VERNAL — A former Uintah County road boss who said he was fired because he reported inferior road work and other alleged wrongdoing on the part of the county has won his nearly 3-year-old whistle-blower claim.
Eighth District Judge John R. Anderson has ruled that Vernal resident John Kay is entitled to receive 90 days in wages, medical expenses and insurance premiums incurred since January 2002. He also was awarded attorneys fees. Exact amounts are being tabulated, said Kay's attorney Ray Martineau.
In the bench-trial decision, Anderson concluded that Kay was fired by Uintah County commissioners Dave Haslem, Lloyd Swain and Cloyd Harrison in January 2002 for reporting inferior road work. He said that Kay's letter of termination was unexpected and included nothing of substance to justify the dismissal.

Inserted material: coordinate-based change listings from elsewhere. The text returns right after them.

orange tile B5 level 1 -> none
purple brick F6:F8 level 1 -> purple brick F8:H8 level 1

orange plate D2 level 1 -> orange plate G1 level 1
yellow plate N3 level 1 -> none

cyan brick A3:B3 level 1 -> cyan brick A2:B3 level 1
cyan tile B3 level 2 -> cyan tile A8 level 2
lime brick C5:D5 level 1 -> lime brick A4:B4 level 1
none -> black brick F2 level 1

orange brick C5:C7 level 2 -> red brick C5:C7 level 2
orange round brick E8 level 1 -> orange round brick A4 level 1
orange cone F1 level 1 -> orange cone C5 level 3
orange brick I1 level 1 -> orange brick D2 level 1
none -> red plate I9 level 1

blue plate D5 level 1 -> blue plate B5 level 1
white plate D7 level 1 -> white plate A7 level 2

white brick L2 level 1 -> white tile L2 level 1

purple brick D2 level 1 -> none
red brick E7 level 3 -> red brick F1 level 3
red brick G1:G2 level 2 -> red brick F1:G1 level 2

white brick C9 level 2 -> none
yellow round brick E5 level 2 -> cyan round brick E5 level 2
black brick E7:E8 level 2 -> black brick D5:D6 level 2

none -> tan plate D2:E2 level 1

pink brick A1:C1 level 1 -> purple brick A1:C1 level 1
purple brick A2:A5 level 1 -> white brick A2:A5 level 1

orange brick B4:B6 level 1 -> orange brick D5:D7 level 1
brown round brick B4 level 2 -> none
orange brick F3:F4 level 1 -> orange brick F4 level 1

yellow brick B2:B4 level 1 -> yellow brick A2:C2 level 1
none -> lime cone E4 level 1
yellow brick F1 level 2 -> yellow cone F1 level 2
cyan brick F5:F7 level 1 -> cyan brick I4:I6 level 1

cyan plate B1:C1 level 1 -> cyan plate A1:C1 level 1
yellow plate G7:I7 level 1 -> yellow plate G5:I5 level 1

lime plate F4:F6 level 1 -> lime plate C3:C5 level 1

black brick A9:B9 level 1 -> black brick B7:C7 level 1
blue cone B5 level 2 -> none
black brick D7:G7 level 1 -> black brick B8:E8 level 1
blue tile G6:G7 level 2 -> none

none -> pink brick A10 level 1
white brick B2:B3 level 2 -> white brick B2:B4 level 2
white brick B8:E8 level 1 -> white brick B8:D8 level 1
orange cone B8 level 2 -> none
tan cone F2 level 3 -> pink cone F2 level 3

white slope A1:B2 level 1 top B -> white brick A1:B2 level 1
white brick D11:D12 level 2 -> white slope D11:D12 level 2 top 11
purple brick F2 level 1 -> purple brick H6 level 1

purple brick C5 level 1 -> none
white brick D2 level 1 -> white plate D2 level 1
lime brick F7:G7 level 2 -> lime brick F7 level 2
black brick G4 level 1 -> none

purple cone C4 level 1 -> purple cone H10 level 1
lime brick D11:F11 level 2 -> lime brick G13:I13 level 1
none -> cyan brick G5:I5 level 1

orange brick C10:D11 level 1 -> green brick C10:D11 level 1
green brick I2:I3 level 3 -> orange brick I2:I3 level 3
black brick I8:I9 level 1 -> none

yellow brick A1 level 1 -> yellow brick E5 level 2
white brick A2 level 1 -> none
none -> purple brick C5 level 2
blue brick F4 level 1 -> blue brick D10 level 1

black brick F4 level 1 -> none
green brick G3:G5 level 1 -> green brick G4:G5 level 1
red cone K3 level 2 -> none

Kay said the commissioners had never voiced complaints or concerns with the job he had done from April 2001 to his firing in January 2002.
Kay filed suit against the county in March 2002, citing the whistle-blower act. He claimed his reports of serious engineering and surveying defects on the Dry Fork Bridge and other alleged road problems including wasteful spending were the real reasons he was fired from the position he held for nine months.
Kay didn't win on all counts. Anderson dismissed Kay's claim that county commissioners misappropriated over $600,000 to have the rarely traveled Stanton Road paved for Swain's benefit.